The interesting dynamic between Grey and Vaughn mostly works; before his notorious past is revealed he is already cast as an enigmatic villain, a tortured artist that if played up could have been more memorable. The songs the pair compose and which Grey half-performs sell the scene in the impressive recording studio. This is because actor Lauren Beatty is also a singer. Original songs are by Lowell but do they match the ferocity of the inevitable horror that is conveyed? While the repetition of each performed line effectively demonstrates the exhaustion and pressure of the creative process, sacrifice and suffering for art, the tone of the track does not vibe with the primal horror central to the film, which is alluded to in the transgressive opening shot.
Grey’s ambition clashes with girlfriend Charlie’s caring nature, but their awkward romantic chemistry and low key lesbian drama is hard to get invested in. The first twenty minutes are middling conversations and mild foreshadowing that is presented too dully to feel any tension. It is clear why the first scene in Bloodthirsty is the most dynamic and violent but it barely maintains the intrigue until the blood starts flowing again much later.

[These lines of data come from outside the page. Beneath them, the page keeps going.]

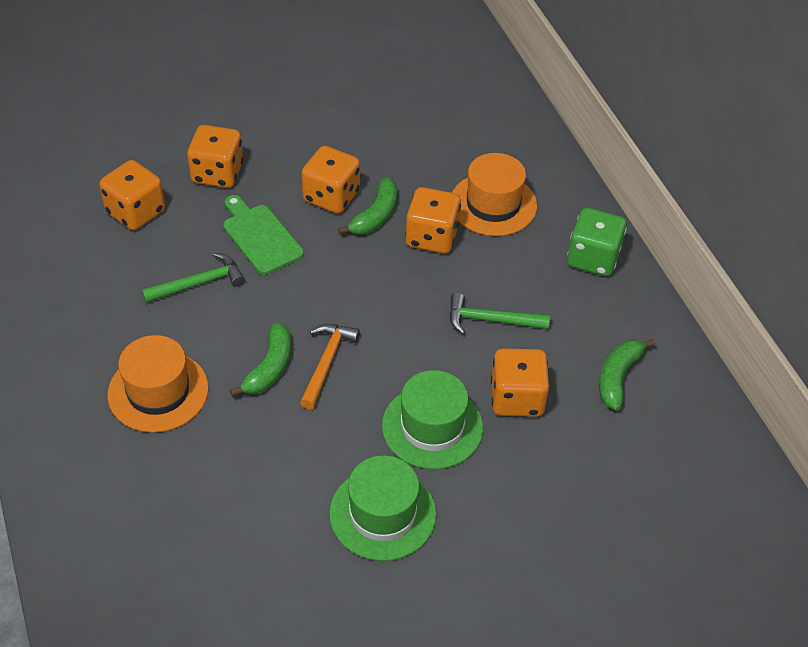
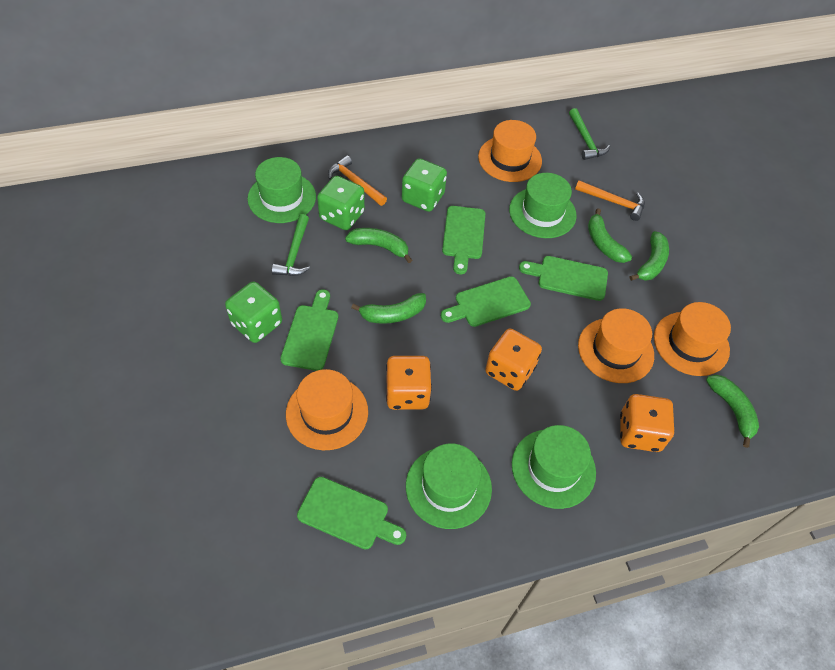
green banana: 3 -> 5
green cutting board: 1 -> 5
green dice: 1 -> 3
green hat: 2 -> 4
orange dice: 5 -> 3
orange hammer: 1 -> 2
orange hat: 2 -> 4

While the themes grasp at something interesting enough to elevate this creature feature, the execution leaves a lot to be desired. Questionable cinematography frames characters poorly and kills the immersion. The majority of the horror is off-screen, possibly due to the budget but the setup is still flat, with artless composition both in the transformation and the violence. Ideas of conflicting values, Grey’s veganism and the transgressive act of eating meat can be mused upon, but this additional theme is merely window dressing. Further the actual act of transformation that Grey undergoes is arguably the key sequence for this horror genre; films of this ilk live and die on the way the transformation is depicted, and this is unfortunately a weak one.
It is no surprise Director Amelia Moses is releasing another horror title with the same lead in the same year. Her next feature Bleed With Me also concerns the need for blood, and is shockingly set in an isolated cabin, hopefully there are some lessons learned. Flashes of originality and catchy indie piano pop aside (the mournful crooning of the lead stuck in my head), Bloodthirsty does a little with very little. Its ideas and themes are frequently undone by its middling stilted conversation, dour tone, technical incompetence and ultra minimalist horror tropes.